At the moment the players’ only day off is a Monday, although, those first-team squad members involved in the U-20s don’t even get that. Still a shorter day than for most working men and women, it has been a shock to the system for players used to a different routine.

“The guys who play in the 20s have a tougher schedule. But it’s up to them to work hard and get in the first team and then they’ll get their Monday off,” says Neilson. “They have all bought into it so far. They have been great and worked hard. It will take time to get them to the level we want them at but we are getting there.

“On a Tuesday and a Thursday we do three sessions. We train in the morning, we go to the gym and then we train again in the afternoon. We do a double on a Wednesday and then a single session on the Friday so there is a lot of sessions and we come in on a Sunday after a game and train Sunday morning as well so we are doing ten sessions a week as opposed to the usual four. But it’s not just about the time they train, it’s about what you do as well. I think it’s important we do it this way. We want to try to break the mould a wee bit.”

Despite coming through the ranks at Manchester United, left, and spending time in Belgium and Denmark, Eckersley admits the current schedule has been eye-opening, but he hopes he will reap the reward of a prolonged playing career.

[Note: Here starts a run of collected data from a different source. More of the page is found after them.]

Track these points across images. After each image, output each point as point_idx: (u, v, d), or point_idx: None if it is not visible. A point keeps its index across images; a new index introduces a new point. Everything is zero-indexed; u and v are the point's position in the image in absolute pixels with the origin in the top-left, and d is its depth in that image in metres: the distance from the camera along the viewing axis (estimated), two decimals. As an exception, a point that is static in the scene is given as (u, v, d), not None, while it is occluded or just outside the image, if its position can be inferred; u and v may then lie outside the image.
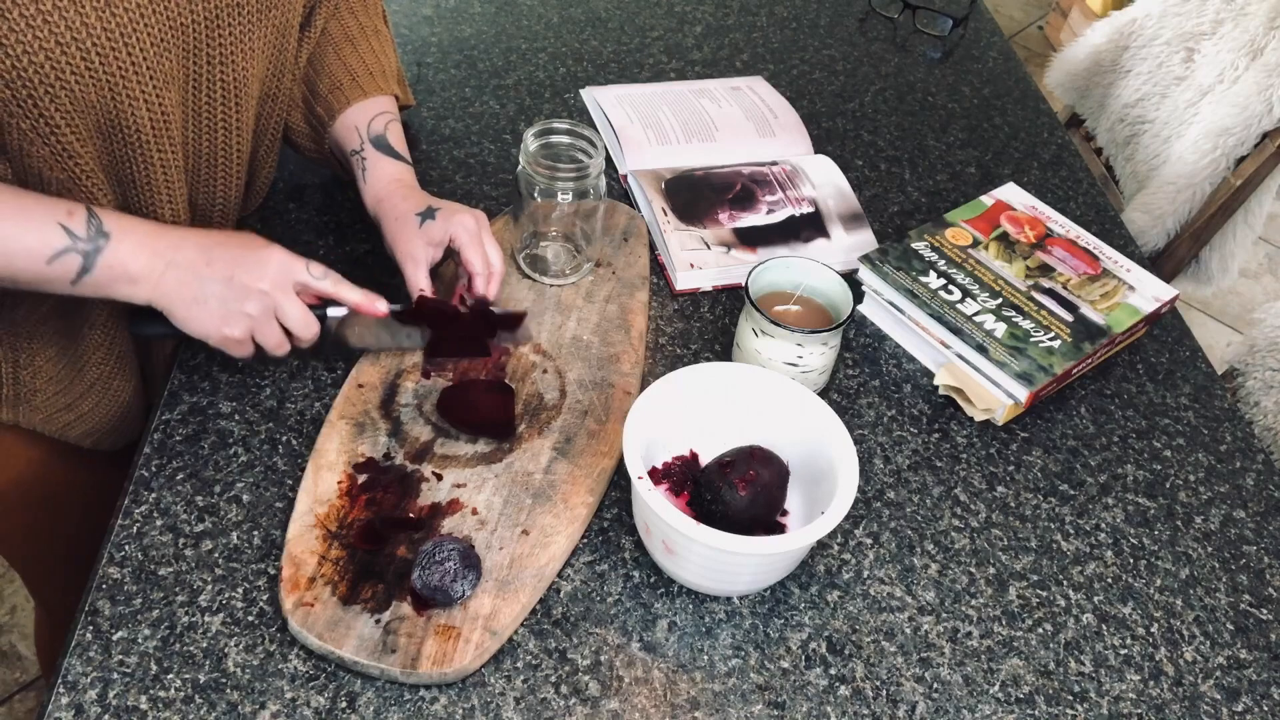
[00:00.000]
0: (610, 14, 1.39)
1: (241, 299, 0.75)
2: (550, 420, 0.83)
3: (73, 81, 0.68)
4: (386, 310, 0.81)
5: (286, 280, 0.77)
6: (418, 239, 0.85)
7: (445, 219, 0.85)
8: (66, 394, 0.88)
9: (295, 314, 0.78)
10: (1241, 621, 0.80)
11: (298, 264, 0.78)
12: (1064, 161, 1.25)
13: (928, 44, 1.43)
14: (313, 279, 0.78)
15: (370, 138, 0.91)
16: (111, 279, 0.73)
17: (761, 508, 0.74)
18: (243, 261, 0.75)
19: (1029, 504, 0.85)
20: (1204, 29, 1.49)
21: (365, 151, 0.91)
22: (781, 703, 0.70)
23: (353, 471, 0.77)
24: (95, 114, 0.72)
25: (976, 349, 0.91)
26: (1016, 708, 0.72)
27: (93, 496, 0.95)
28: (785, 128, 1.19)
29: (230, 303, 0.75)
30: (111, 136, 0.74)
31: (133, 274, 0.73)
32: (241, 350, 0.78)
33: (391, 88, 0.95)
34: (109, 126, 0.73)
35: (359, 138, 0.91)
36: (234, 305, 0.75)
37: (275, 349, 0.78)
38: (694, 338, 0.95)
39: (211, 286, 0.74)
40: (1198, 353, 1.02)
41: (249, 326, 0.76)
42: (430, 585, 0.69)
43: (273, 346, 0.78)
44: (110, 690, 0.65)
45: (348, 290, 0.80)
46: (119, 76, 0.70)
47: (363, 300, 0.80)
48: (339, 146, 0.93)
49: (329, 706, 0.66)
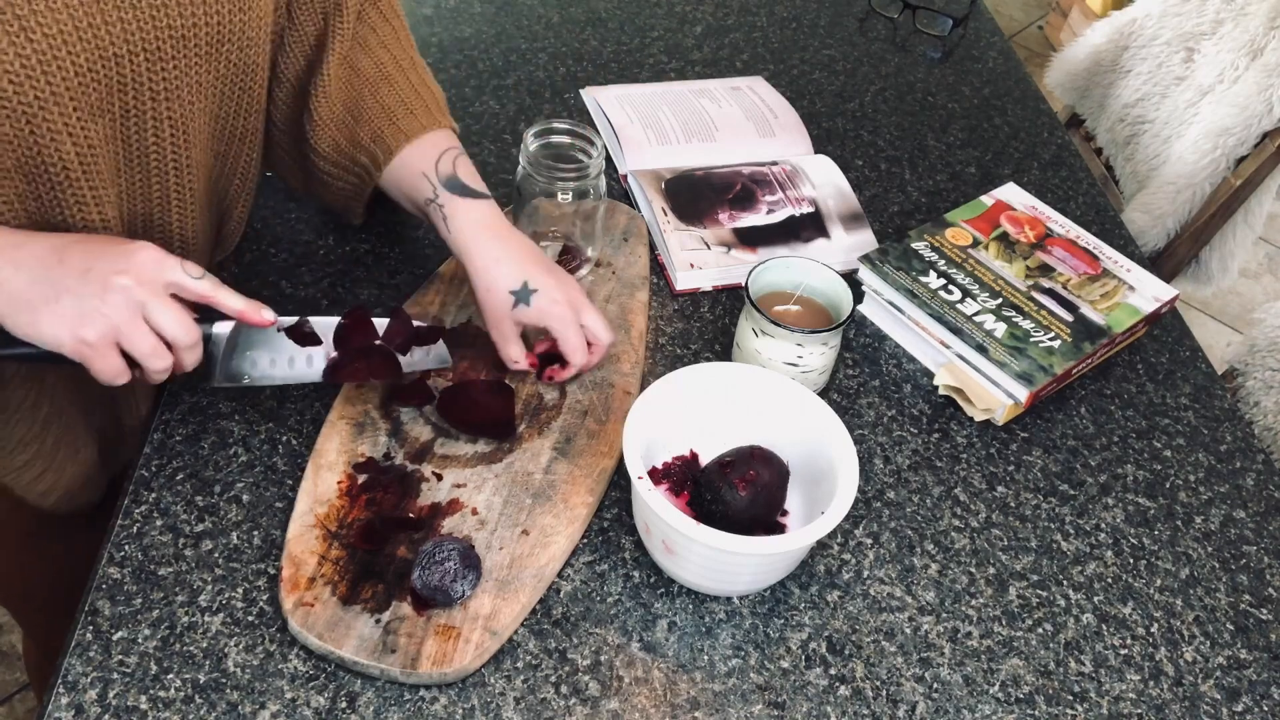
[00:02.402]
0: (610, 14, 1.39)
1: (100, 295, 0.64)
2: (550, 420, 0.83)
3: None
4: (273, 320, 0.72)
5: (156, 277, 0.67)
6: (508, 318, 0.81)
7: (540, 308, 0.81)
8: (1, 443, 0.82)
9: (169, 315, 0.67)
10: (1241, 621, 0.80)
11: (170, 260, 0.67)
12: (1064, 161, 1.25)
13: (928, 44, 1.43)
14: (189, 278, 0.68)
15: (442, 181, 0.83)
16: None
17: (761, 508, 0.74)
18: (102, 254, 0.66)
19: (1029, 504, 0.85)
20: (1204, 29, 1.49)
21: (441, 199, 0.82)
22: (781, 703, 0.70)
23: (353, 471, 0.77)
24: (13, 149, 0.66)
25: (976, 349, 0.91)
26: (1016, 708, 0.72)
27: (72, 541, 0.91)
28: (785, 128, 1.19)
29: (87, 300, 0.64)
30: (35, 176, 0.68)
31: None
32: (106, 363, 0.66)
33: (446, 120, 0.88)
34: (30, 163, 0.67)
35: (429, 184, 0.83)
36: (91, 303, 0.64)
37: (149, 357, 0.67)
38: (694, 338, 0.95)
39: (65, 283, 0.64)
40: (1198, 353, 1.02)
41: (111, 329, 0.65)
42: (430, 585, 0.69)
43: (146, 353, 0.67)
44: (110, 690, 0.65)
45: (228, 295, 0.70)
46: (36, 107, 0.64)
47: (246, 308, 0.70)
48: (405, 198, 0.86)
49: (329, 706, 0.66)
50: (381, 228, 1.00)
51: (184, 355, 0.69)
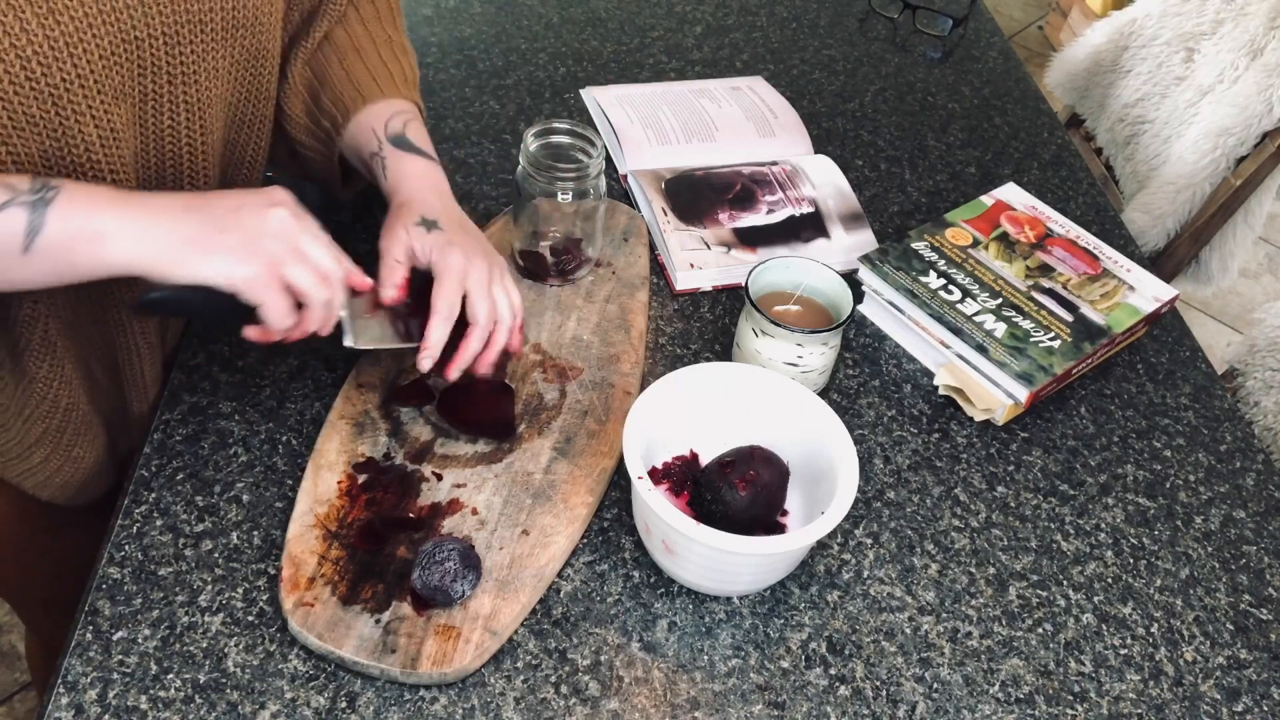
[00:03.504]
0: (610, 14, 1.39)
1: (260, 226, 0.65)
2: (550, 420, 0.83)
3: (10, 92, 0.63)
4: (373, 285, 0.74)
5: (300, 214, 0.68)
6: (405, 235, 0.77)
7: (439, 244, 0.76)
8: (18, 443, 0.82)
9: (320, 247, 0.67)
10: (1241, 621, 0.80)
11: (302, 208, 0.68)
12: (1064, 161, 1.25)
13: (928, 44, 1.43)
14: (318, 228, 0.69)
15: (389, 136, 0.83)
16: (71, 238, 0.62)
17: (761, 508, 0.74)
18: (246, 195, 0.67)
19: (1029, 504, 0.85)
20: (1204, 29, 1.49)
21: (384, 151, 0.82)
22: (781, 703, 0.70)
23: (353, 471, 0.77)
24: (38, 131, 0.66)
25: (976, 349, 0.91)
26: (1016, 708, 0.72)
27: (76, 535, 0.92)
28: (785, 128, 1.19)
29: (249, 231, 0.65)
30: (58, 161, 0.68)
31: (99, 229, 0.62)
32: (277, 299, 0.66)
33: (410, 94, 0.87)
34: (55, 147, 0.67)
35: (375, 139, 0.83)
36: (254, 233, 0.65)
37: (315, 287, 0.67)
38: (694, 338, 0.95)
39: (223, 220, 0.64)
40: (1198, 353, 1.02)
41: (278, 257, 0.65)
42: (430, 585, 0.69)
43: (312, 283, 0.67)
44: (110, 690, 0.65)
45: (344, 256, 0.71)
46: (63, 89, 0.65)
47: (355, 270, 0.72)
48: (355, 155, 0.86)
49: (329, 706, 0.66)
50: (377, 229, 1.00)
51: (337, 292, 0.69)
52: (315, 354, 0.87)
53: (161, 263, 0.63)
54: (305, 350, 0.87)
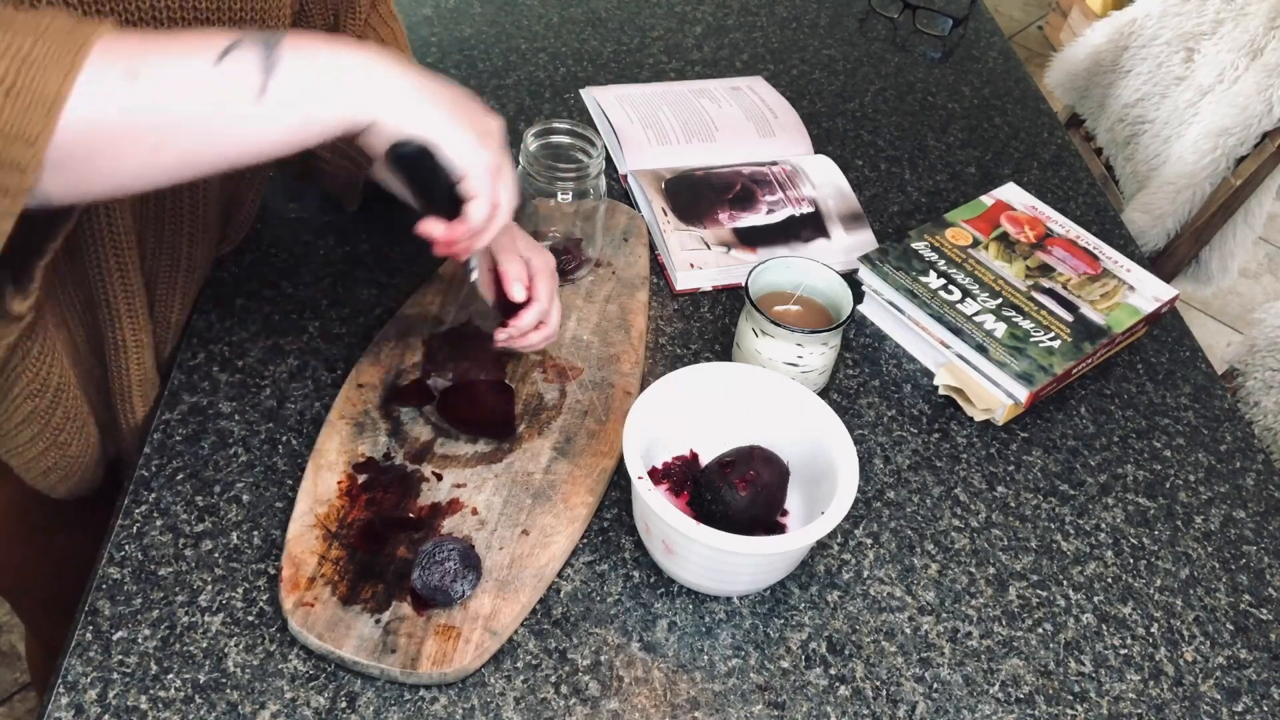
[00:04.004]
0: (610, 14, 1.39)
1: (484, 129, 0.65)
2: (550, 420, 0.83)
3: None
4: None
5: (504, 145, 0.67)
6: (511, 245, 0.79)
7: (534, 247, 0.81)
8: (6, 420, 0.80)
9: (511, 172, 0.68)
10: (1241, 621, 0.80)
11: None
12: (1064, 161, 1.25)
13: (928, 44, 1.43)
14: None
15: None
16: (311, 75, 0.56)
17: (761, 508, 0.74)
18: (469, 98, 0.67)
19: (1029, 504, 0.85)
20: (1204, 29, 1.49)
21: None
22: (781, 703, 0.70)
23: (353, 471, 0.77)
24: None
25: (976, 349, 0.91)
26: (1016, 708, 0.72)
27: (72, 539, 0.91)
28: (785, 128, 1.19)
29: (477, 126, 0.64)
30: None
31: (339, 63, 0.57)
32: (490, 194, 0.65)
33: None
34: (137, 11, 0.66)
35: None
36: (480, 129, 0.65)
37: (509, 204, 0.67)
38: (694, 338, 0.95)
39: (448, 93, 0.63)
40: (1198, 353, 1.02)
41: (495, 164, 0.65)
42: (430, 585, 0.69)
43: (510, 199, 0.67)
44: (110, 690, 0.65)
45: None
46: None
47: None
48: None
49: (329, 706, 0.66)
50: (381, 227, 1.00)
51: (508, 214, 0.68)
52: (315, 354, 0.87)
53: (404, 107, 0.60)
54: (305, 350, 0.87)
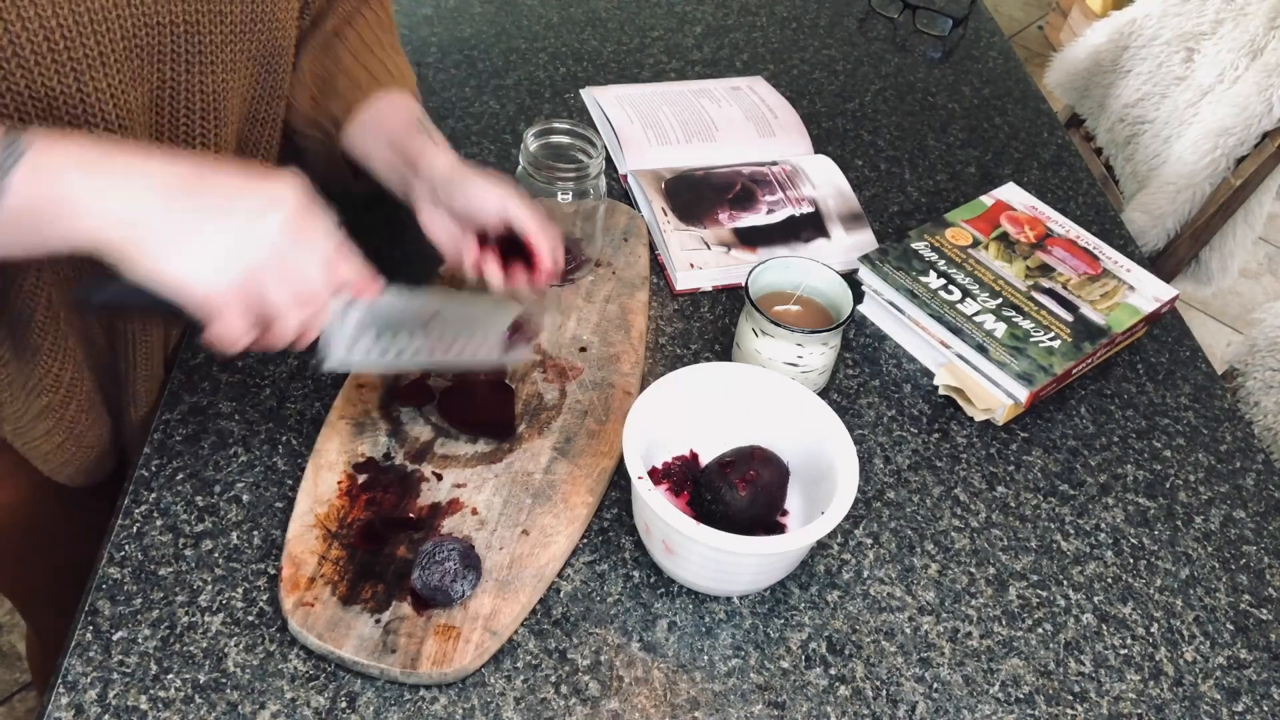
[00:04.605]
0: (610, 14, 1.39)
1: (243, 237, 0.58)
2: (550, 420, 0.83)
3: (32, 62, 0.62)
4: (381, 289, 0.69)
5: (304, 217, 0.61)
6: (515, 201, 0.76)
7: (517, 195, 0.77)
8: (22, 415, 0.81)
9: (315, 260, 0.61)
10: (1241, 621, 0.80)
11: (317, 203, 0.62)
12: (1064, 161, 1.25)
13: (928, 44, 1.43)
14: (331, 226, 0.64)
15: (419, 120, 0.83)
16: (36, 204, 0.54)
17: (761, 508, 0.74)
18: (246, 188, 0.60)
19: (1029, 504, 0.85)
20: (1204, 29, 1.49)
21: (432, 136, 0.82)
22: (781, 703, 0.70)
23: (353, 471, 0.77)
24: (56, 104, 0.65)
25: (976, 349, 0.91)
26: (1016, 708, 0.72)
27: (80, 529, 0.91)
28: (785, 128, 1.19)
29: (228, 242, 0.58)
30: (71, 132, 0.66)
31: (72, 195, 0.55)
32: (230, 322, 0.60)
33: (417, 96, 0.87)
34: (69, 120, 0.66)
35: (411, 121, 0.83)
36: (232, 246, 0.58)
37: (290, 307, 0.61)
38: (694, 338, 0.95)
39: (201, 217, 0.57)
40: (1198, 353, 1.02)
41: (249, 278, 0.59)
42: (430, 585, 0.69)
43: (287, 303, 0.61)
44: (110, 690, 0.65)
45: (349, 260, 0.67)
46: (84, 65, 0.65)
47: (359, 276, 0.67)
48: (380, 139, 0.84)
49: (329, 706, 0.66)
50: (381, 227, 1.00)
51: (319, 314, 0.64)
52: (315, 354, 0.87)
53: (125, 252, 0.57)
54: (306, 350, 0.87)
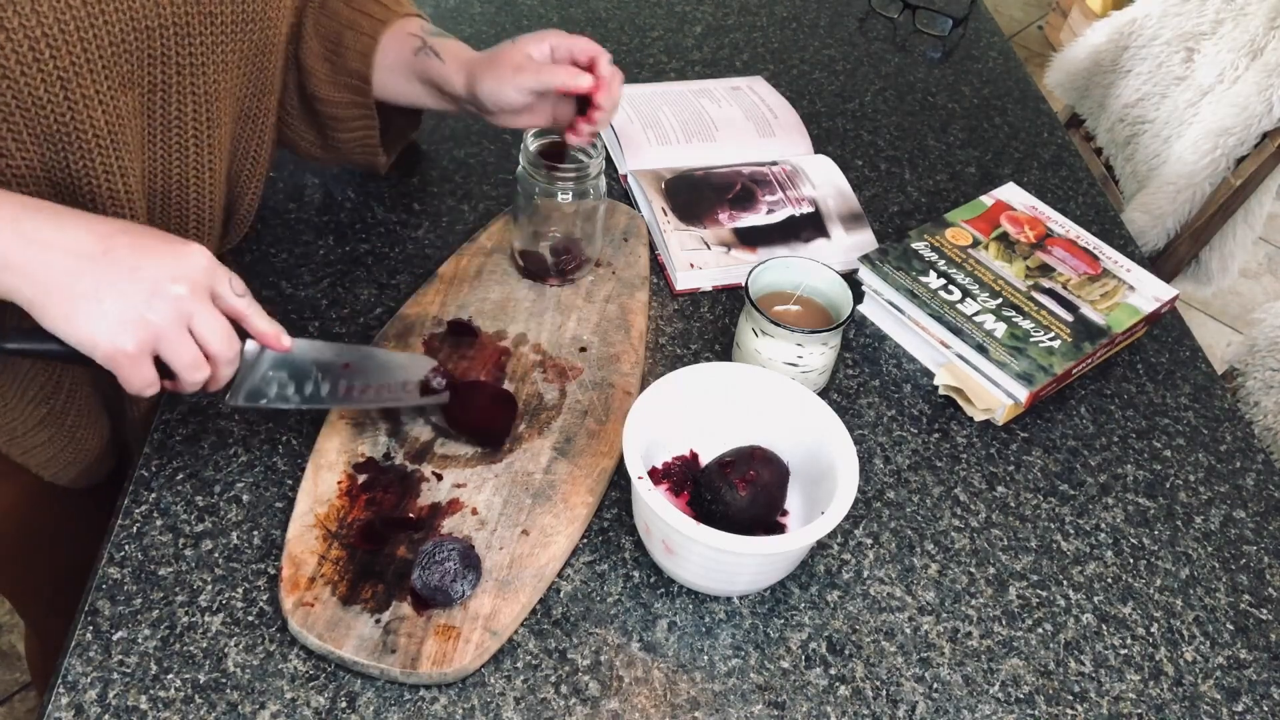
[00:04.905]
0: (610, 14, 1.39)
1: (148, 300, 0.61)
2: (550, 420, 0.83)
3: (17, 72, 0.62)
4: (290, 347, 0.71)
5: (206, 284, 0.64)
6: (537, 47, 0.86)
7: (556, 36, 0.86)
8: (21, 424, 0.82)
9: (216, 327, 0.64)
10: (1241, 621, 0.80)
11: (220, 270, 0.65)
12: (1064, 161, 1.25)
13: (928, 44, 1.43)
14: (232, 293, 0.66)
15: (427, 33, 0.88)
16: None
17: (761, 508, 0.74)
18: (153, 252, 0.62)
19: (1029, 504, 0.85)
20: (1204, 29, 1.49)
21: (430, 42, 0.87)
22: (781, 703, 0.70)
23: (353, 471, 0.77)
24: (44, 113, 0.65)
25: (976, 349, 0.91)
26: (1016, 708, 0.72)
27: (79, 529, 0.92)
28: (785, 128, 1.19)
29: (132, 303, 0.60)
30: (64, 143, 0.68)
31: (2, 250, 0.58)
32: (138, 372, 0.62)
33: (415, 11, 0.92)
34: (61, 130, 0.67)
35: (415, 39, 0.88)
36: (137, 308, 0.60)
37: (189, 369, 0.64)
38: (694, 338, 0.95)
39: (110, 280, 0.60)
40: (1198, 353, 1.02)
41: (153, 337, 0.62)
42: (430, 585, 0.69)
43: (187, 364, 0.64)
44: (110, 690, 0.65)
45: (259, 316, 0.68)
46: (71, 73, 0.65)
47: (270, 331, 0.69)
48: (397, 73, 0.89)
49: (329, 706, 0.66)
50: (381, 228, 1.00)
51: (222, 369, 0.67)
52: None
53: (36, 306, 0.60)
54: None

“I’ve played abroad as well and it was the same to most clubs here – one session a day. I played under various managers abroad and they were all the same. But with Robbie it’s crazy – the training is harder than I’ve ever experienced but we all know it will help us.

“On a personal level, I want to keep playing as long as I can. I’ve had a lot of injury problems so I want to stay as fit as I possibly can and get as many games under my belt as possible and I know all this hard work will help.” The physical toil, the work on technique and tactical tuition have all given the young squad the tools required to start their Championship season so positively, in their quest for promotion back to the Premiership at the very first attempt. But both Neilson and Eckersley accept that the test provided by a midweek trip to Celtic Park to try to secure progress in the League Cup is a massive step up.

“I know from playing against these smaller teams in the league – playing against Hearts every team wants to kill us,” says the full-back. “Getting a draw at the weekend meant everything to Dumbarton. They were timewasting in the 60th minute – who does that in a league game? It felt like they’d won the Champions League at the end of the game the way they were celebrating.” On Wednesday, Hearts will be the underdogs but Eckersley still believes they will be more positive. “It’s going to be a massive game for us. It’s a big occasion and one everyone is relishing, the opportunity to go up against Celtic. It’s always important to do well in the cups. We have a very young team, not much experience, but they are playing well and the speed in which they pass the ball I’m sure they can put most teams under pressure.”

Neilson saw his side ousted from the Petrofac Training Cup after he fielded a weakened side, but he says the approach will be different this time. With his assistants Stevie Crawford and Jack Ross he decides on a team and the tactics and then discusses it with director of football Craig Levein.

“It’s interesting to hear what he thinks and then I take it all on board and decide what I’m going to do. As a coach you take everyone’s advice. You can’t just be single minded. But, yeah, the buck stops with me! It’s the only way you are going to develop as a coach, by making decisions and standing by them.”